◆ Your assignment ◆
Every record should be written out exactly, please.

◆ Material provided ◆
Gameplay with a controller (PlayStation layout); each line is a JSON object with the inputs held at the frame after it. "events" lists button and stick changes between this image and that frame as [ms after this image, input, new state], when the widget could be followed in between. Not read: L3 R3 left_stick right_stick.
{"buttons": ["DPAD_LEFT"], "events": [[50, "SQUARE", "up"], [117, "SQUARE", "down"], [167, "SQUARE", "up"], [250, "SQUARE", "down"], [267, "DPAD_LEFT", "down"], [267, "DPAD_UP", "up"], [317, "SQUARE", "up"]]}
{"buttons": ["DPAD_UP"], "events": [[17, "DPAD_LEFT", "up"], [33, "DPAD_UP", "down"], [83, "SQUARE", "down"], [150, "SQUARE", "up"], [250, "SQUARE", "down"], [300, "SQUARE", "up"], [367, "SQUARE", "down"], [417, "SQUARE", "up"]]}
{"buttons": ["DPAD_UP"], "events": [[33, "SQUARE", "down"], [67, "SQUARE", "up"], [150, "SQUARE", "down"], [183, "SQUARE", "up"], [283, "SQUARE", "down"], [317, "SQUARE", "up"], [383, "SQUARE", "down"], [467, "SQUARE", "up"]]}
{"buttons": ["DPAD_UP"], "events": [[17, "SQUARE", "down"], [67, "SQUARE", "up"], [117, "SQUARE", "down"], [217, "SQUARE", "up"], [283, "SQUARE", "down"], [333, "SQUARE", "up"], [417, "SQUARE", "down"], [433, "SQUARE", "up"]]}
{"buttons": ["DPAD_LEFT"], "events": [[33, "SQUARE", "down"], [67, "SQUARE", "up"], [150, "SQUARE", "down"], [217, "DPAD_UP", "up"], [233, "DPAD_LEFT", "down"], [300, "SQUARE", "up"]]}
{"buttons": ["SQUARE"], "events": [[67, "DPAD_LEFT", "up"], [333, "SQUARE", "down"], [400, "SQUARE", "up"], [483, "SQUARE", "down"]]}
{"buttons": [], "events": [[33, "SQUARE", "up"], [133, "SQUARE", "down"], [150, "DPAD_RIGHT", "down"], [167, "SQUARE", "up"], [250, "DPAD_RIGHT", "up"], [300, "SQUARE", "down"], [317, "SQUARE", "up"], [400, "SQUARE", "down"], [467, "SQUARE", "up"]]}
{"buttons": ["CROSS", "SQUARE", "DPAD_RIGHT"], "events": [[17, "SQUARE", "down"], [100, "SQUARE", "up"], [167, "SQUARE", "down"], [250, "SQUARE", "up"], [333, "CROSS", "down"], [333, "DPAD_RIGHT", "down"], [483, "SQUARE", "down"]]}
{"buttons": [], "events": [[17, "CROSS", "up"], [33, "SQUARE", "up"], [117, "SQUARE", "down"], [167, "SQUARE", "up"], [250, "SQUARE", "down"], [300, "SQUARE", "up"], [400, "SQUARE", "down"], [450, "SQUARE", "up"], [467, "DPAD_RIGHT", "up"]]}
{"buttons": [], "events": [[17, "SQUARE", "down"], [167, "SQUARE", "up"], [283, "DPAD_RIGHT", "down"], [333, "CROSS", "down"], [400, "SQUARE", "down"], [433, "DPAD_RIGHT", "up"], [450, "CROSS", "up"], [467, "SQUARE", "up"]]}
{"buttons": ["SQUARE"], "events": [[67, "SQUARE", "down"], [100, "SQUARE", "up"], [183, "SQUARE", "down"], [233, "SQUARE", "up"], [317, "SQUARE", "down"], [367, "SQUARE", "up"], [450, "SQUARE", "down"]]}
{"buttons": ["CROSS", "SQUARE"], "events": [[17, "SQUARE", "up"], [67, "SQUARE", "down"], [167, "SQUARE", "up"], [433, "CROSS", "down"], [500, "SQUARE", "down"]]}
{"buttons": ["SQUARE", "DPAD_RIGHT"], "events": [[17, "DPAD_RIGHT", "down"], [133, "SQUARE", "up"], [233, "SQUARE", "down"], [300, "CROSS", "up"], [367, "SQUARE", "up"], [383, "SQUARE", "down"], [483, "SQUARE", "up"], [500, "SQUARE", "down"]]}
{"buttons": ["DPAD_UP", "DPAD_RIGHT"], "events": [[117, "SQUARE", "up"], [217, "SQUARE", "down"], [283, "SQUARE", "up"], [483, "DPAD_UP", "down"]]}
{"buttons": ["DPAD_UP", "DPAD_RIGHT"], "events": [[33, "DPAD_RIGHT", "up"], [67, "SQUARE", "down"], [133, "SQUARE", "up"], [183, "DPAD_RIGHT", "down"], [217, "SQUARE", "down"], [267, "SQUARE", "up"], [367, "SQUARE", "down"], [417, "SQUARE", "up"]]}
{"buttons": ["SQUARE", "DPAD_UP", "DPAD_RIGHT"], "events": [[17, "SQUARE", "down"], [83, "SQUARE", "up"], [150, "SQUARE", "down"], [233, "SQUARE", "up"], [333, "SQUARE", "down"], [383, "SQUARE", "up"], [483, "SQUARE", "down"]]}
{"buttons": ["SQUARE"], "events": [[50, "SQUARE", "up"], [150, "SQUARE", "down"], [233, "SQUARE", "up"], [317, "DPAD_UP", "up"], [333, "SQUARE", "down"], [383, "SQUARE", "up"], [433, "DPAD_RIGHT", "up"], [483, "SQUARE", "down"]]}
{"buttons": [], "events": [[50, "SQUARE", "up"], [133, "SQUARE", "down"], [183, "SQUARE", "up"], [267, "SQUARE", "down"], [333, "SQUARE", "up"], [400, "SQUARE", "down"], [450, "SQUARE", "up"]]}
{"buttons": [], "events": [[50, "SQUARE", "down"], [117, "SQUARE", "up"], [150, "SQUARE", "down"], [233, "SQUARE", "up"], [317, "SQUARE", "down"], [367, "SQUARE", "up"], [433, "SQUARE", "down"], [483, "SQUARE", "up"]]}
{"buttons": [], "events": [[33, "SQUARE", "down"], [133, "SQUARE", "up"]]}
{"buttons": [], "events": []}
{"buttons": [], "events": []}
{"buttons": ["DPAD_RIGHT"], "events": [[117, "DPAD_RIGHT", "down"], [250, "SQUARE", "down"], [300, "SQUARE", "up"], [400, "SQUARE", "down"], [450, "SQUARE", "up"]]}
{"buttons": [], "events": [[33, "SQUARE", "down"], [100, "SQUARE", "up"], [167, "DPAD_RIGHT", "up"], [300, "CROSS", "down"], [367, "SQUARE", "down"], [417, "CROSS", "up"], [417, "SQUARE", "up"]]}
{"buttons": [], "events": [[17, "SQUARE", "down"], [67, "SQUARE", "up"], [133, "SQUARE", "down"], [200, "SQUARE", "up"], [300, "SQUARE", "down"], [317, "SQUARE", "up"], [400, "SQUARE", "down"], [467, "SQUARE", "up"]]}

◆ Exercise output ◆
Gameplay with a controller (PlayStation layout); each line is a JSON object with the inputs held at the frame after it. "events" lists button and stick changes between this image and that frame as [ms after this image, input, new state], when the widget could be followed in between. Not read: L3 R3 left_stick right_stick.
{"buttons": ["DPAD_LEFT"], "events": [[50, "SQUARE", "up"], [117, "SQUARE", "down"], [167, "SQUARE", "up"], [250, "SQUARE", "down"], [267, "DPAD_LEFT", "down"], [267, "DPAD_UP", "up"], [317, "SQUARE", "up"]]}
{"buttons": ["DPAD_UP"], "events": [[17, "DPAD_LEFT", "up"], [33, "DPAD_UP", "down"], [83, "SQUARE", "down"], [150, "SQUARE", "up"], [250, "SQUARE", "down"], [300, "SQUARE", "up"], [367, "SQUARE", "down"], [417, "SQUARE", "up"]]}
{"buttons": ["DPAD_UP"], "events": [[33, "SQUARE", "down"], [67, "SQUARE", "up"], [150, "SQUARE", "down"], [183, "SQUARE", "up"], [283, "SQUARE", "down"], [317, "SQUARE", "up"], [383, "SQUARE", "down"], [467, "SQUARE", "up"]]}
{"buttons": ["DPAD_UP"], "events": [[17, "SQUARE", "down"], [67, "SQUARE", "up"], [117, "SQUARE", "down"], [217, "SQUARE", "up"], [283, "SQUARE", "down"], [333, "SQUARE", "up"], [417, "SQUARE", "down"], [433, "SQUARE", "up"]]}
{"buttons": ["DPAD_LEFT"], "events": [[33, "SQUARE", "down"], [67, "SQUARE", "up"], [150, "SQUARE", "down"], [217, "DPAD_UP", "up"], [233, "DPAD_LEFT", "down"], [300, "SQUARE", "up"]]}
{"buttons": ["SQUARE"], "events": [[67, "DPAD_LEFT", "up"], [333, "SQUARE", "down"], [400, "SQUARE", "up"], [483, "SQUARE", "down"]]}
{"buttons": [], "events": [[33, "SQUARE", "up"], [133, "SQUARE", "down"], [150, "DPAD_RIGHT", "down"], [167, "SQUARE", "up"], [250, "DPAD_RIGHT", "up"], [300, "SQUARE", "down"], [317, "SQUARE", "up"], [400, "SQUARE", "down"], [467, "SQUARE", "up"]]}
{"buttons": ["CROSS", "SQUARE", "DPAD_RIGHT"], "events": [[17, "SQUARE", "down"], [100, "SQUARE", "up"], [167, "SQUARE", "down"], [250, "SQUARE", "up"], [333, "CROSS", "down"], [333, "DPAD_RIGHT", "down"], [483, "SQUARE", "down"]]}
{"buttons": [], "events": [[17, "CROSS", "up"], [33, "SQUARE", "up"], [117, "SQUARE", "down"], [167, "SQUARE", "up"], [250, "SQUARE", "down"], [300, "SQUARE", "up"], [400, "SQUARE", "down"], [450, "SQUARE", "up"], [467, "DPAD_RIGHT", "up"]]}
{"buttons": [], "events": [[17, "SQUARE", "down"], [167, "SQUARE", "up"], [283, "DPAD_RIGHT", "down"], [333, "CROSS", "down"], [400, "SQUARE", "down"], [433, "DPAD_RIGHT", "up"], [450, "CROSS", "up"], [467, "SQUARE", "up"]]}
{"buttons": ["SQUARE"], "events": [[67, "SQUARE", "down"], [100, "SQUARE", "up"], [183, "SQUARE", "down"], [233, "SQUARE", "up"], [317, "SQUARE", "down"], [367, "SQUARE", "up"], [450, "SQUARE", "down"]]}
{"buttons": ["CROSS", "SQUARE"], "events": [[17, "SQUARE", "up"], [67, "SQUARE", "down"], [167, "SQUARE", "up"], [433, "CROSS", "down"], [500, "SQUARE", "down"]]}
{"buttons": ["SQUARE", "DPAD_RIGHT"], "events": [[17, "DPAD_RIGHT", "down"], [133, "SQUARE", "up"], [233, "SQUARE", "down"], [300, "CROSS", "up"], [367, "SQUARE", "up"], [383, "SQUARE", "down"], [483, "SQUARE", "up"], [500, "SQUARE", "down"]]}
{"buttons": ["DPAD_UP", "DPAD_RIGHT"], "events": [[117, "SQUARE", "up"], [217, "SQUARE", "down"], [283, "SQUARE", "up"], [483, "DPAD_UP", "down"]]}
{"buttons": ["DPAD_UP", "DPAD_RIGHT"], "events": [[33, "DPAD_RIGHT", "up"], [67, "SQUARE", "down"], [133, "SQUARE", "up"], [183, "DPAD_RIGHT", "down"], [217, "SQUARE", "down"], [267, "SQUARE", "up"], [367, "SQUARE", "down"], [417, "SQUARE", "up"]]}
{"buttons": ["SQUARE", "DPAD_UP", "DPAD_RIGHT"], "events": [[17, "SQUARE", "down"], [83, "SQUARE", "up"], [150, "SQUARE", "down"], [233, "SQUARE", "up"], [333, "SQUARE", "down"], [383, "SQUARE", "up"], [483, "SQUARE", "down"]]}
{"buttons": ["SQUARE"], "events": [[50, "SQUARE", "up"], [150, "SQUARE", "down"], [233, "SQUARE", "up"], [317, "DPAD_UP", "up"], [333, "SQUARE", "down"], [383, "SQUARE", "up"], [433, "DPAD_RIGHT", "up"], [483, "SQUARE", "down"]]}
{"buttons": [], "events": [[50, "SQUARE", "up"], [133, "SQUARE", "down"], [183, "SQUARE", "up"], [267, "SQUARE", "down"], [333, "SQUARE", "up"], [400, "SQUARE", "down"], [450, "SQUARE", "up"]]}
{"buttons": [], "events": [[50, "SQUARE", "down"], [117, "SQUARE", "up"], [150, "SQUARE", "down"], [233, "SQUARE", "up"], [317, "SQUARE", "down"], [367, "SQUARE", "up"], [433, "SQUARE", "down"], [483, "SQUARE", "up"]]}
{"buttons": [], "events": [[33, "SQUARE", "down"], [133, "SQUARE", "up"]]}
{"buttons": [], "events": []}
{"buttons": [], "events": []}
{"buttons": ["DPAD_RIGHT"], "events": [[117, "DPAD_RIGHT", "down"], [250, "SQUARE", "down"], [300, "SQUARE", "up"], [400, "SQUARE", "down"], [450, "SQUARE", "up"]]}
{"buttons": [], "events": [[33, "SQUARE", "down"], [100, "SQUARE", "up"], [167, "DPAD_RIGHT", "up"], [300, "CROSS", "down"], [367, "SQUARE", "down"], [417, "CROSS", "up"], [417, "SQUARE", "up"]]}
{"buttons": [], "events": [[17, "SQUARE", "down"], [67, "SQUARE", "up"], [133, "SQUARE", "down"], [200, "SQUARE", "up"], [300, "SQUARE", "down"], [317, "SQUARE", "up"], [400, "SQUARE", "down"], [467, "SQUARE", "up"]]}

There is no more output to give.